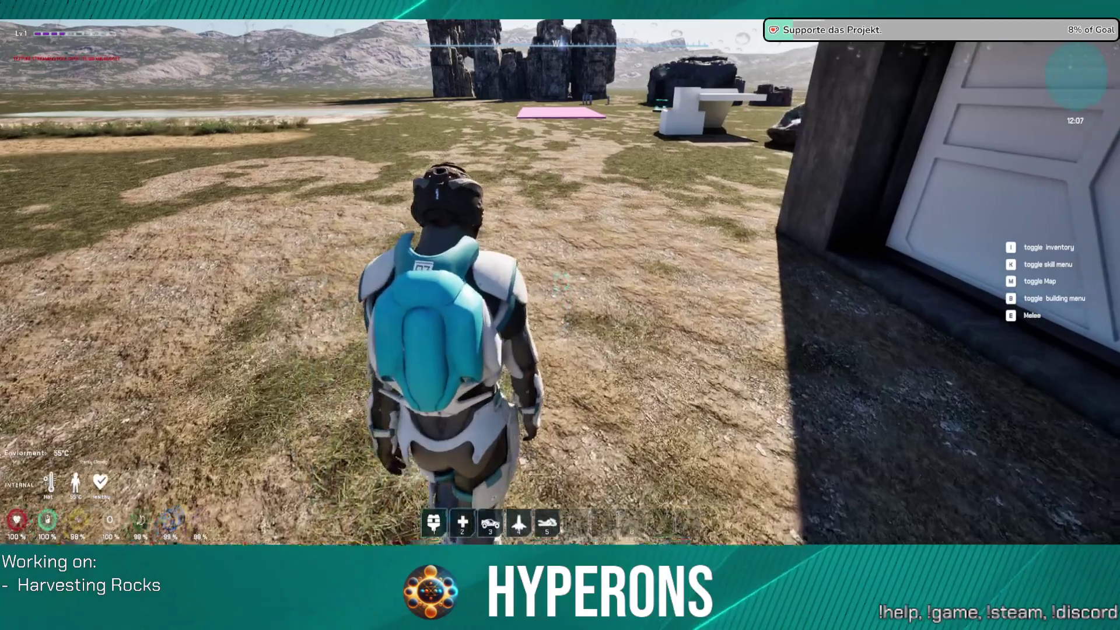
key("w")
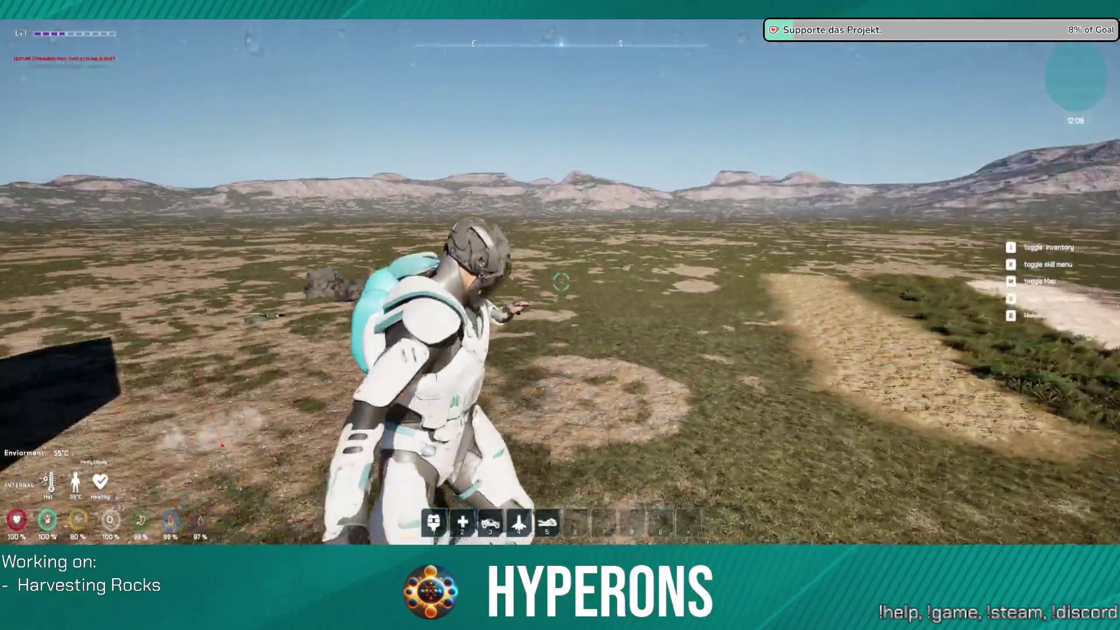
Equip the Harvester from the inventory, walk to a rock, and aim and fire the laser at it
key("i")
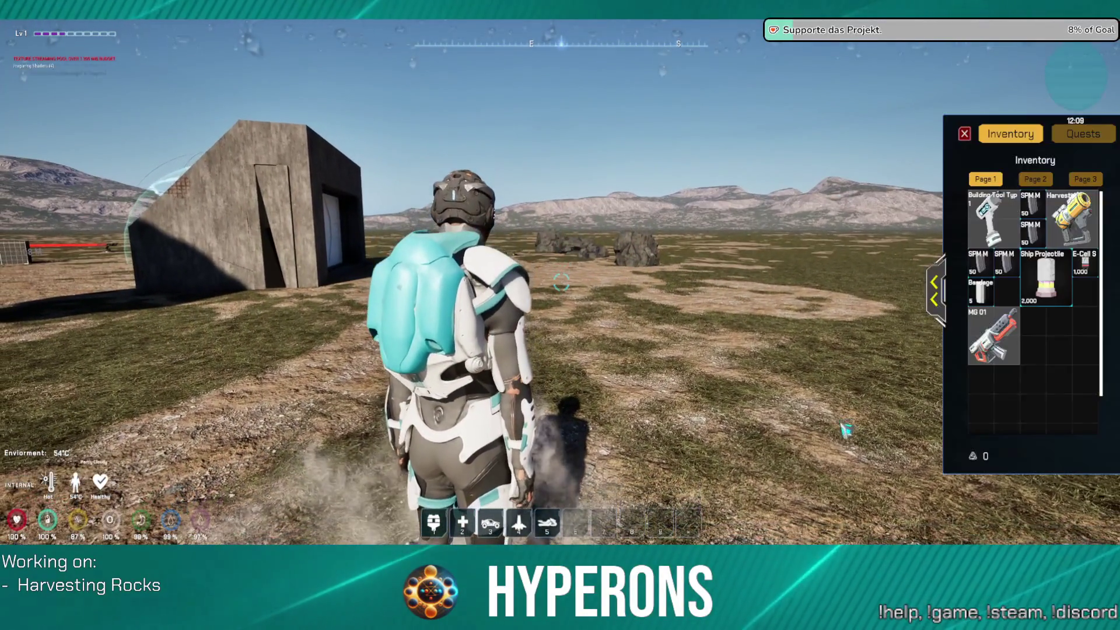
double_click(1072, 219)
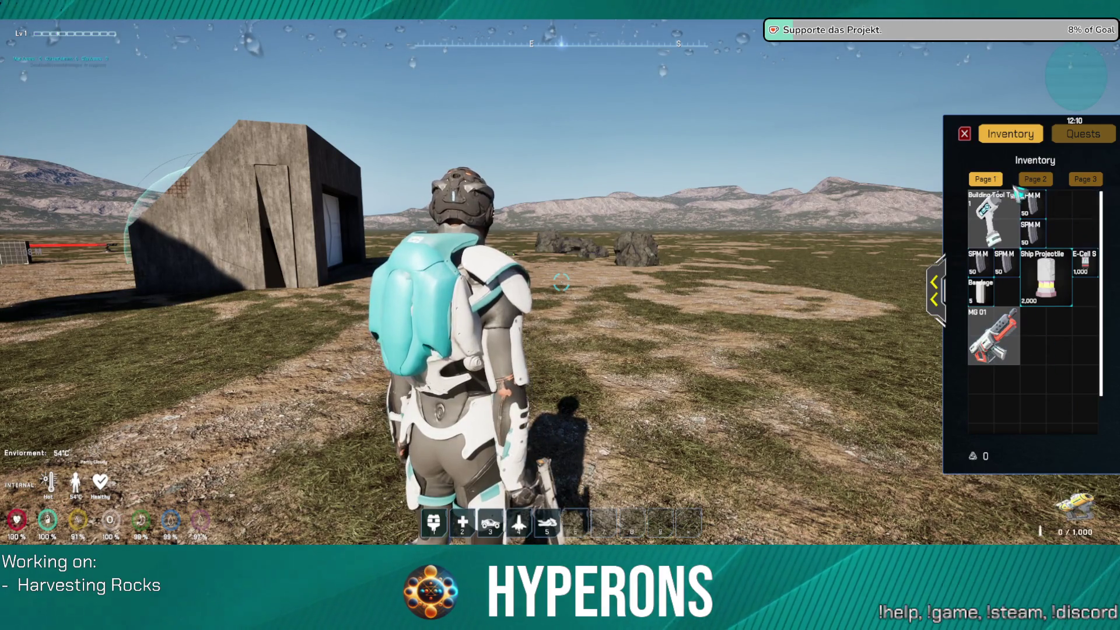
left_click(965, 133)
key("w")
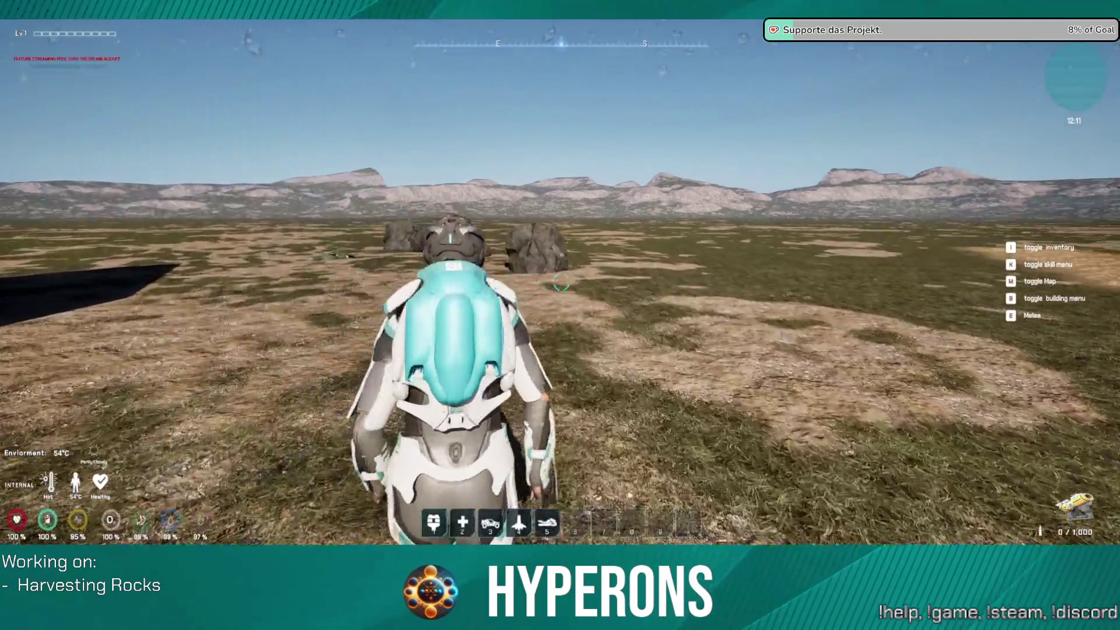
right_click(560, 283)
━━━━
WORK INSTRUCTION:
Apart from the images, everything in the records must be repeated exactly.

RESULT:
key("w")
Equip the Harvester from the inventory, walk to a rock, and aim and fire the laser at it
key("i")
double_click(1072, 219)
left_click(965, 133)
key("w")
right_click(560, 283)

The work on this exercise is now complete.